── Extracted data
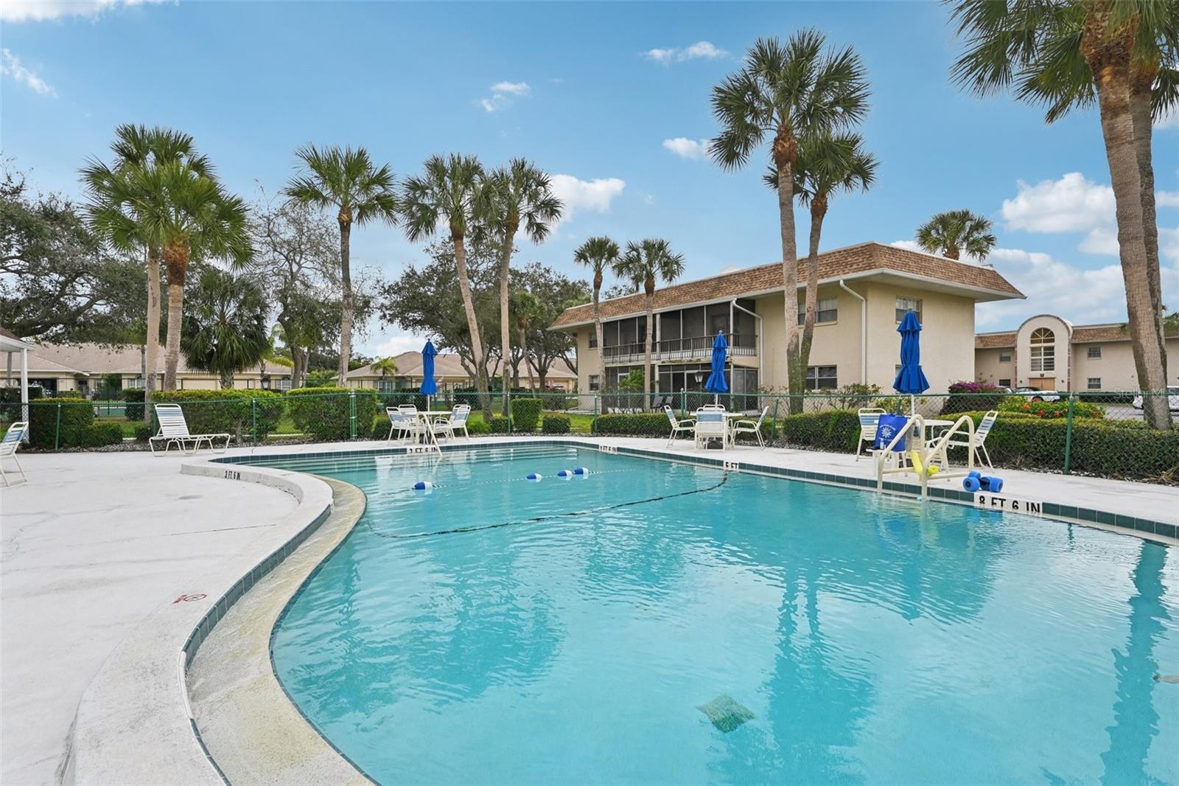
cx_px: 590
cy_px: 393
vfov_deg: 67.4
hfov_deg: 90.0
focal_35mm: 18
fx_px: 589
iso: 400
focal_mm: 18
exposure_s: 1/1250
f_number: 8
────
(Task details) Set every entry down again word for word, but not the pictures.

(Reply to the exercise)
cx_px: 590
cy_px: 393
vfov_deg: 67.4
hfov_deg: 90.0
focal_35mm: 18
fx_px: 589
iso: 400
focal_mm: 18
exposure_s: 1/1250
f_number: 8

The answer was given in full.